Troubleshooting and debugging in Kubernetes environment

Submitted by Admin on

Application containers running in Kubernetes are usually slim and don't include necessary tools for debugging. Most times they also don't run as root users so you can't do packet captures. In this article, we will discuss some alternatives.

TCPDUMP

1) TCPDUMP is used by most engineers to do network packet capture to analyze connectivity related issues. Since containers don't normally give you root, or have tcpdump installed, we can run tcpdump on the hosts. If you are using Google Cloud Kubernetes Engine (GKE),  the GKE worker nodes are just normal GCE VMs.

2) To capture traffic for a given POD, we first need to find the POD IP and which node it is running on (eg: kubectl get pod -o wide), then you can find that node IP (kubectl get node -o wide) to ssh to it.

3) Default GKE nodes runs Container OS (cos). It doesn't come by default with tcpdump or other tools. Once you ssh into the node, run toolbox to get into a Debian debug environment where you can install and run tools such as tcpdump using Debian package manager,

eg: apt install tcpdump

4) We can run tcpdump with a proper filter for the POD ip or application traffic port. If you used "toolbox" to run tcpdump and saved the pcap file, the resulting pcap file may be saved in the container specific directory. You may need to run below command to find the exact place: find / -name file.pcap

Debug pods without shell

Sometimes we need to check connections (netstat) inside a pod that doesn't have a shell or netstat installed. We can work around this by finding the worker node where the pod is running on, and login that worker node to run netstat.
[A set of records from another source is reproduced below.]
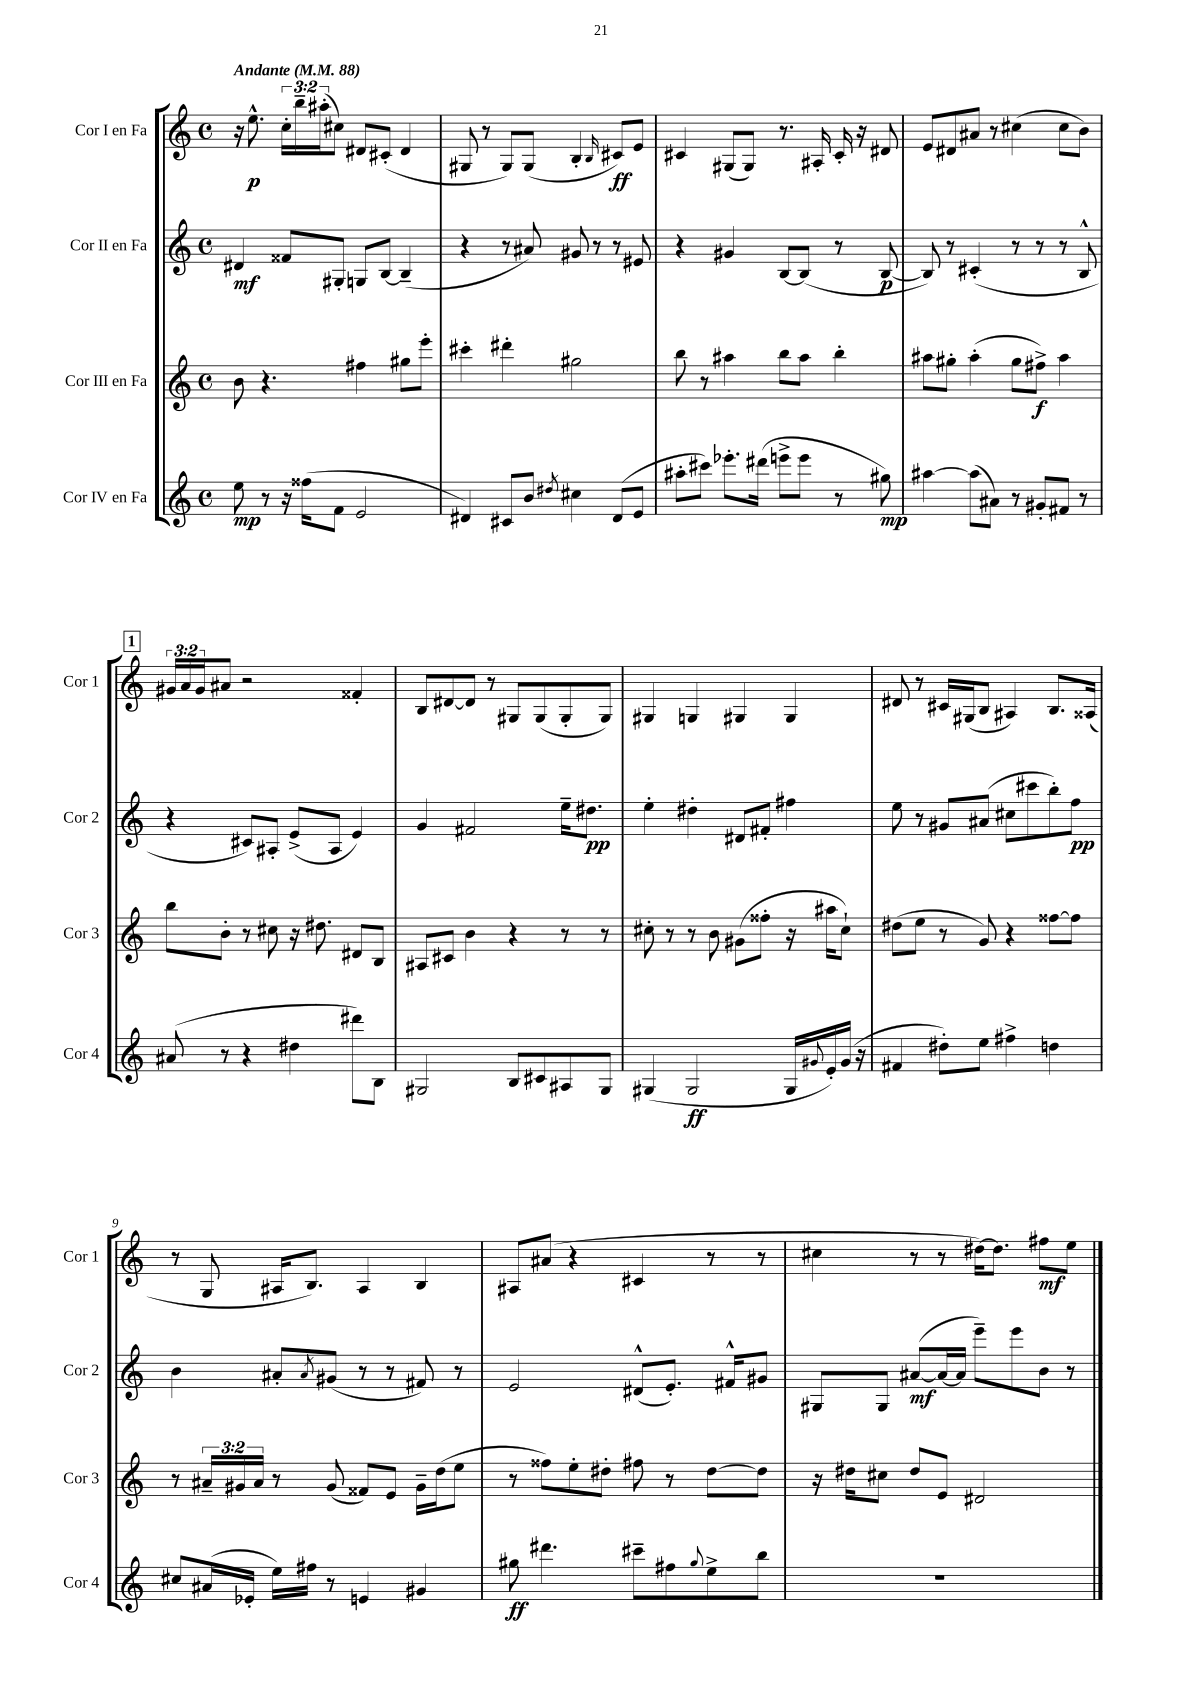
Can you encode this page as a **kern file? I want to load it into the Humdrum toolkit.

**kern	**dynam	**kern	**dynam	**kern	**dynam	**kern	**dynam
*part4	*part4	*part3	*part3	*part2	*part2	*part1	*part1
*staff4	*staff4	*staff3	*staff3	*staff2	*staff2	*staff1	*staff1
*I"Cor IV en Fa	*	*I"Cor III en Fa	*	*I"Cor II en Fa	*	*I"Cor I en Fa	*
*I'Cor 4	*	*I'Cor 3	*	*I'Cor 2	*	*I'Cor 1	*
*clefG2	*	*clefG2	*	*clefG2	*	*clefG2	*
*k[]	*	*k[]	*	*k[]	*	*k[]	*
*M4/4	*	*M4/4	*	*M4/4	*	*M4/4	*
*met(c)	*	*met(c)	*	*met(c)	*	*met(c)	*
*MM88	*	*MM88	*	*MM88	*	*MM88	*
=1	=1	=1	=1	=1	=1	=1	=1
!	!	!	!	!	!	!LO:TX:a:B:t=Andante	!
8ee\	mp	8b\	.	4d#X/	mf	16r	.
.	.	.	.	.	.	8.ee^^\	p
8r	.	4.r	.	.	.	.	.
16r	.	.	.	8f##X/L	.	24cc'\LL	.
.	.	.	.	.	.	24bb~\	.
(16ff##X\KL	.	.	.	.	.	.	.
.	.	.	.	.	.	(24aa#X'\J	.
8f\J	.	.	.	8G#X'/J	.	8cc#X\J)	.
2e/	.	4ff#X\	.	8Gn/L	.	8d#X/L	.
.	.	.	.	[8B/J	.	(8c#X'/J	.
.	.	8gg#X\L	.	(4B~/]	.	4d#/	.
.	.	8eee'\J	.	.	.	.	.
=2	=2	=2	=2	=2	=2	=2	=2
4d#X/)	.	4ccc#X'\	.	4r	.	8G#X/	.
.	.	.	.	.	.	8r	.
8c#X/L	.	4ddd#X'\	.	8r	.	8G#/L)	.
8b/J	.	.	.	8a#X/)	.	(8G#/J	.
8qdd#X/	.	.	.	.	.	.	.
4cc#X\	.	2gg#X\	.	8g#X/	.	4B'/	.
.	.	.	.	8r	.	.	.
.	.	.	.	.	.	16qqB/	.
(8d#/L	.	.	.	8r	.	8c#X/L)	ff
8e/J	.	.	.	8e#X/	.	8e/J	.
=3	=3	=3	=3	=3	=3	=3	=3
8aa#X'\L	.	8bb\	.	4r	.	4c#X/	.
8ccc#X\J)	.	8r	.	.	.	.	.
8.eee-X'\L	.	4aa#X\	.	4g#X/	.	(8G#X/L	.
.	.	.	.	.	.	8G#/J)	.
(16ddd#X\Jk	.	.	.	.	.	.	.
8eeen^\L	.	8bb\L	.	[8B/L	.	8.r	.
8eee\J	.	8aa#\J	.	(8B/J]	.	.	.
.	.	.	.	.	.	16A#X'/	.
8r	.	4bb'\	.	8r	.	16c#'/	.
.	.	.	.	.	.	16r	.
8gg#X\)	mp	.	.	[8B/	p	8d#X/	.
=4	=4	=4	=4	=4	=4	=4	=4
[4aa#X\	.	8aa#X\L	.	8B/])	.	8e/L	.
.	.	8gg#X'\J	.	8r	.	8d#X/	.
(8aa#\L]	.	(4aa#'\	.	(4c#X'/	.	8a#X/J	.
8a#X\J)	.	.	.	.	.	8r	.
8r	.	8gg#\L	.	8r	.	(4cc#X\	.
8g#X'/L	.	8ff#X^\J)	f	8r	.	.	.
8f#X/J	.	4aa#\	.	8r	.	8cc#\L	.
8r	.	.	.	8B^^/	.	8b\J)	.
!!LO:LB:g=z
!!LO:REH:place=s1:t=1
=5	=5	=5	=5	=5	=5	=5	=5
(8a#X/	.	8bb\L	.	4r	.	24g#X/LL	.
.	.	.	.	.	.	24a/	.
.	.	.	.	.	.	24g#/J	.
8r	.	8b'\J	.	.	.	8a#X/J	.
4r	.	8r	.	8c#X/L)	.	2r	.
.	.	8cc#X\	.	8A#X'/J	.	.	.
4dd#X\	.	16r	.	(8e^/L	.	.	.
.	.	8.dd#X\	.	.	.	.	.
.	.	.	.	8A#/J	.	.	.
8ddd#X\L)	.	8d#X/L	.	4e/)	.	4f##X'/	.
8B\J	.	8B/J	.	.	.	.	.
=6	=6	=6	=6	=6	=6	=6	=6
2G#X/	.	8A#X/L	.	4g/	.	8B/L	.
.	.	8c#X/J	.	.	.	[8d#X/	.
.	.	4b\	.	2f#X/	.	8d#/J]	.
.	.	.	.	.	.	8r	.
8B/L	.	4r	.	.	.	8G#X/L	.
8c#X/	.	.	.	.	.	(8G#/	.
8A#X/	.	8r	.	16ee~\KL	.	8G#'/	.
.	.	.	.	8.dd#X\J	pp	.	.
8G#/J	.	8r	.	.	.	8G#/J)	.
=7	=7	=7	=7	=7	=7	=7	=7
(4G#X/	.	8cc#X'\	.	4ee'\	.	4G#X/	.
.	.	8r	.	.	.	.	.
2G#/	ff	8r	.	4dd#X'\	.	4Gn/	.
.	.	8b\	.	.	.	.	.
.	.	(8g#X\L	.	8d#X/L	.	4G#X/	.
.	.	8ff##X'\J	.	8f#X'/J	.	.	.
16G#/LL	.	16r	.	4ff#X\	.	4G#/	.
8qqg#X/	.	.	.	.	.	.	.
16e'/)	.	16aa#X\KL	.	.	.	.	.
(16g#/JJ	.	8cc#`\J)	.	.	.	.	.
16r	.	.	.	.	.	.	.
=8	=8	=8	=8	=8	=8	=8	=8
4f#X/	.	(8dd#X\L	.	8ee\	.	8d#X/	.
.	.	8ee\J	.	8r	.	8r	.
8dd#X'\L)	.	8r	.	8g#X/L	.	16c#X/LL	.
.	.	.	.	.	.	(16G#X/J	.
8ee\J	.	8g/)	.	(8a#X/J	.	8B/J	.
4ff#X^\	.	4r	.	8cc#X\L	.	4A#X/)	.
.	.	.	.	8ccc#X\	.	.	.
4ddn\	.	[8ff##X\L	.	8bb'\)	.	8.B/L	.
.	.	8ff##\J]	.	8ff\J	pp	.	.
.	.	.	.	.	.	(16A##X/Jk	.
!!LO:LB:g=z
=9	=9	=9	=9	=9	=9	=9	=9
8cc#X/L	.	8r	.	4b\	.	8r	.
(16a#X/L	.	24a#X~/LL	.	.	.	8G/	.
.	.	24g#X/	.	.	.	.	.
16e-X'/JJ	.	.	.	.	.	.	.
.	.	24a#/JJ	.	.	.	.	.
16ee\LL)	.	8r	.	8a#X'/L	.	16A#X/KL	.
16ff#X\JJ	.	.	.	.	.	8.B/J)	.
.	.	.	.	8qa#/	.	.	.
8r	.	(8g#/	.	(8g#X/J	.	.	.
4en/	.	8f##X/L)	.	8r	.	4A#/	.
.	.	8e/J	.	8r	.	.	.
4g#X/	.	16g#~\LL	.	8f#X/)	.	4B/	.
.	.	(16dd\J	.	.	.	.	.
.	.	8ee\J	.	8r	.	.	.
=10	=10	=10	=10	=10	=10	=10	=10
8gg#X\	ff	8r	.	2e/	.	8A#X/L	.
4.ddd#X\	.	8ff##X\L)	.	.	.	(8a#X/J	.
.	.	8ee'\	.	.	.	4r	.
.	.	8dd#X'\J	.	.	.	.	.
8ccc#X~\L	.	8ff#X\	.	(8d#X^^/L	.	4c#X/	.
8ff#X\	.	8r	.	8.e'/J)	.	.	.
8qqgg#/	.	.	.	.	.	.	.
8ee^\	.	[8dd#\L	.	.	.	8r	.
.	.	.	.	16f#X^^/KL	.	.	.
8bb\J	.	8dd#\J]	.	8g#X/J	.	8r	.
=11	=11	=11	=11	=11	=11	=11	=11
1r	.	16r	.	8G#X/L	.	4cc#X\	.
.	.	16dd#X\KL	.	.	.	.	.
.	.	8cc#X\J	.	8G#/J	.	.	.
.	.	8dd#/L	.	([8a#X/L	mf	8r	.
.	.	8e/J	.	16a#/L_	.	8r	.
.	.	.	.	16a#/JJ]	.	.	.
.	.	2d#X/	.	8eee~\L)	.	[16dd#X\KL)	.
.	.	.	.	.	.	8.dd#\J]	.
.	.	.	.	8eee\	.	.	.
.	.	.	.	8b\J	.	8ff#X\L	mf
.	.	.	.	8r	.	8ee\J	.
==	==	==	==	==	==	==	==
*-	*-	*-	*-	*-	*-	*-	*-
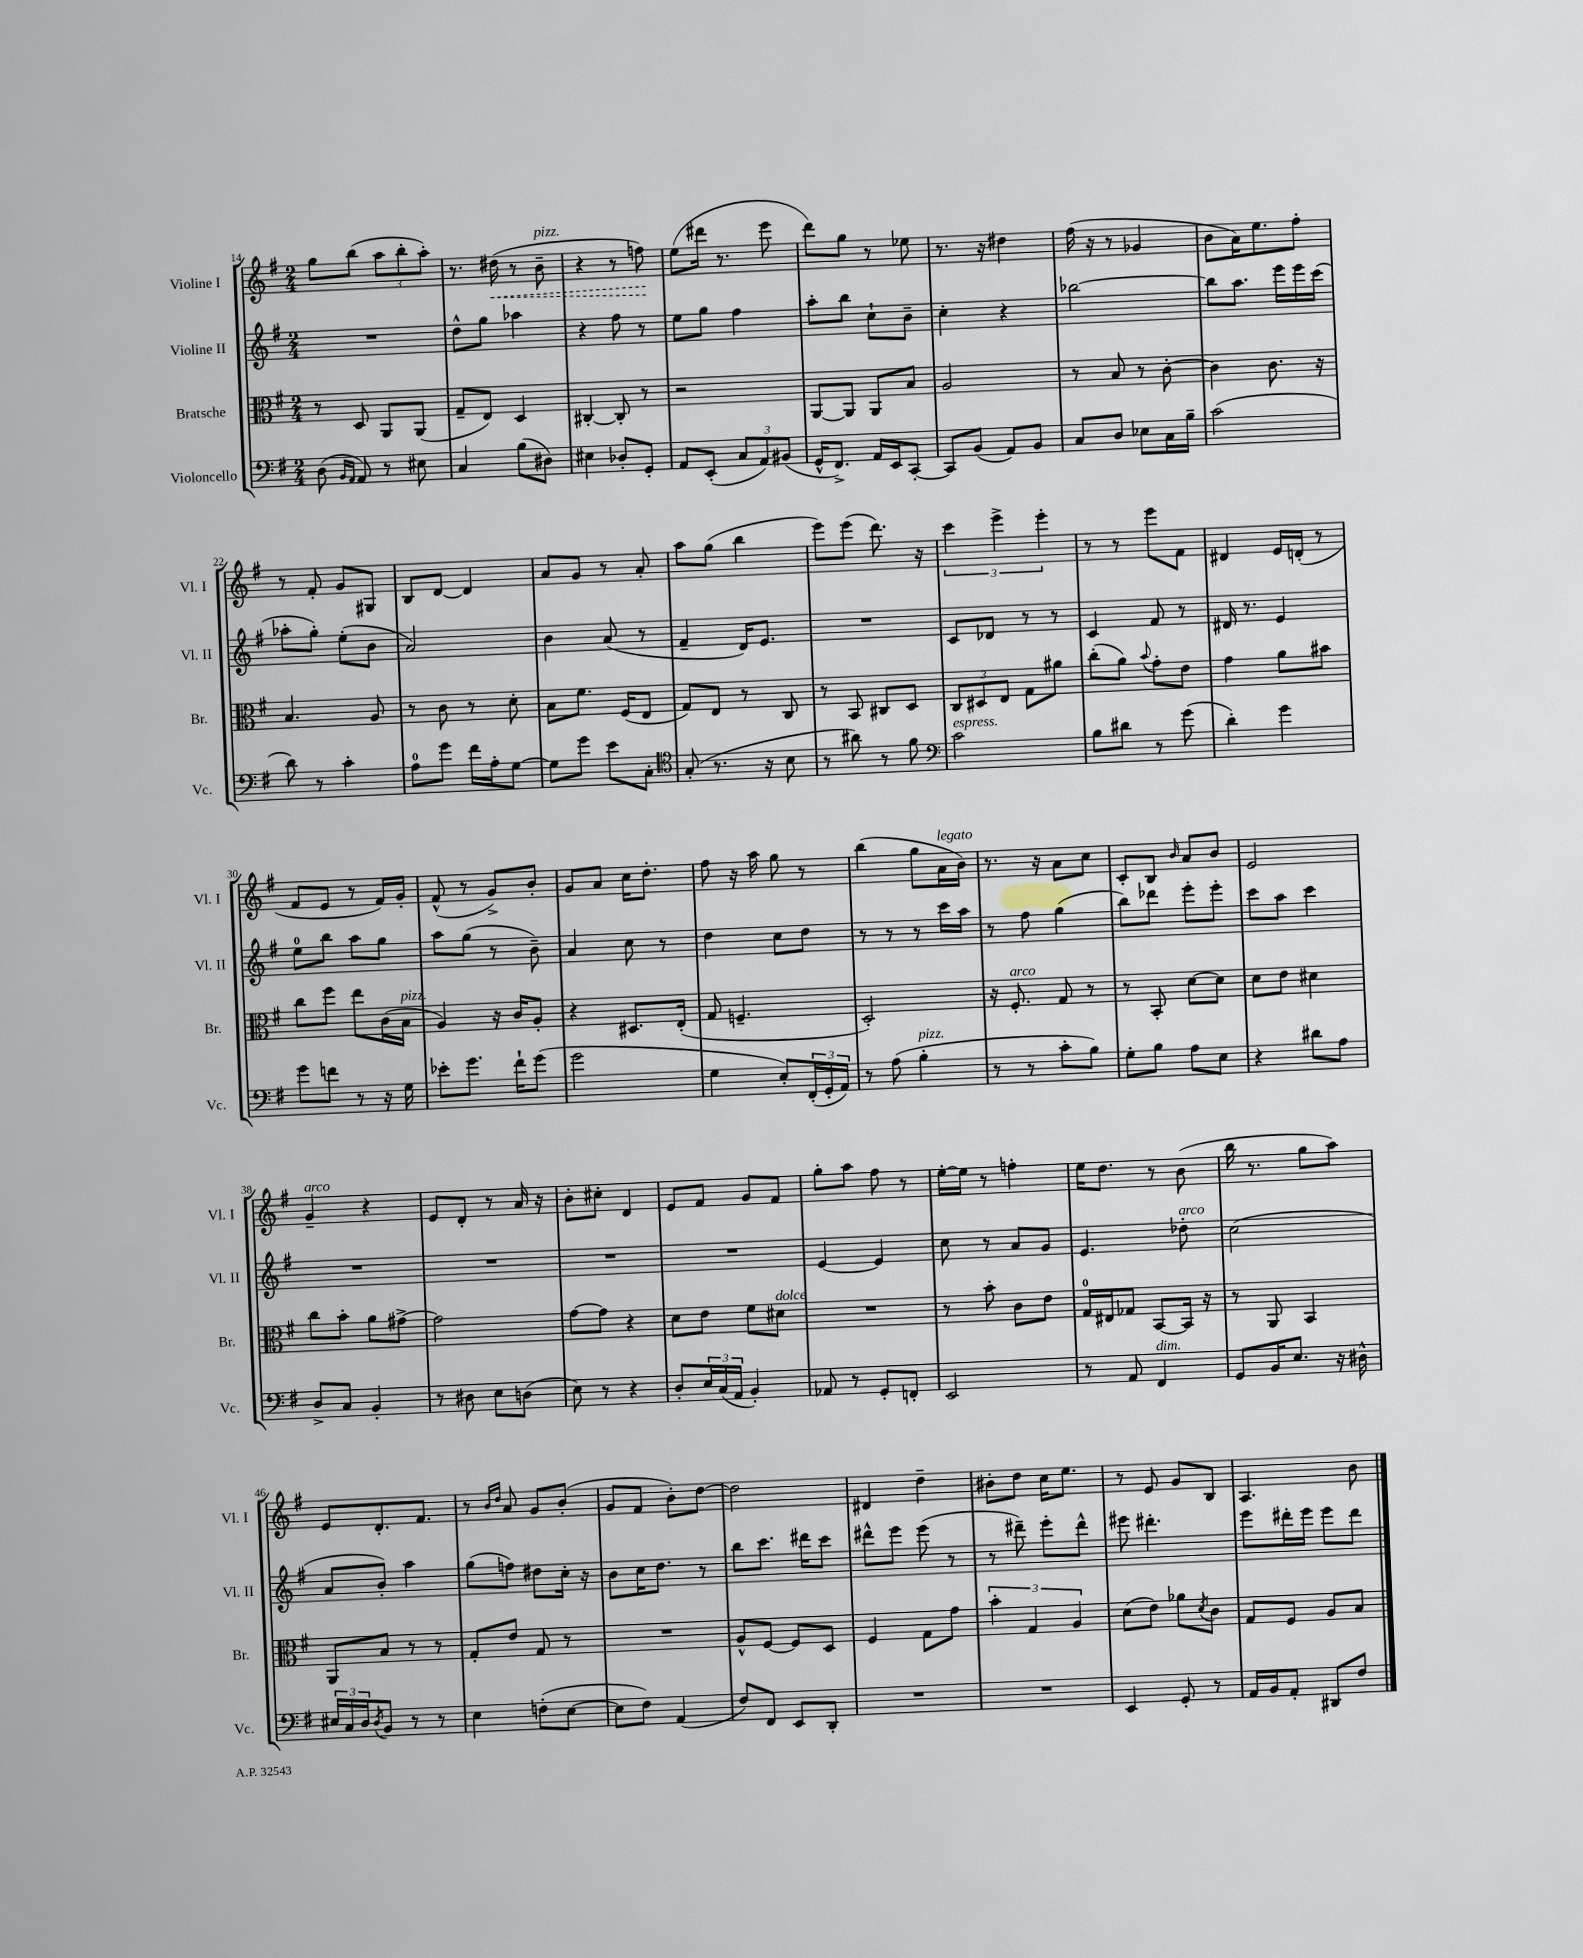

$ kubectl exec -it pod-name sh

OCI runtime exec failed: exec failed: container_linux.go:349: starting container process caused "exec: \"sh\": executable file not found in $PATH": unknown

command terminated with exit code 126

Since the pod doesn't have shell, we can find the node where the pod is running (kubectl get pods -o wide | grep pod-name) and ssh to the node to run netstat. Once you are on the node, and find the PID (eg: 1234) of the docker process corresponding to your pod, you then:

$ sudo nsenter -t 1234 --net netstat -an

This approach can also be used to run other network commands that are installed on the worker node for the network namespace of the application container that we can't shell into using normal kubectl exec.

If we really need to shell into the running pod, we can launch a root user busybox as a dummy sidecar container, sharing the same network and process namespace as the application container.

$ docker run --privileged -v /tmp:/temp --rm --pid container:container_id --net container:container_id -it busybox /bin/sh

As you can see, we are now able to see the main application's process and network namespace but with our own disk. Since we are root user, we can add additional tools as needed if we were to use other container images such as alpine (apk add) or debian (apt install). The docker run option -v /tmp:/temp gives a way to output files to /temp so that you can access them from worker node's /tmp after you exit the container.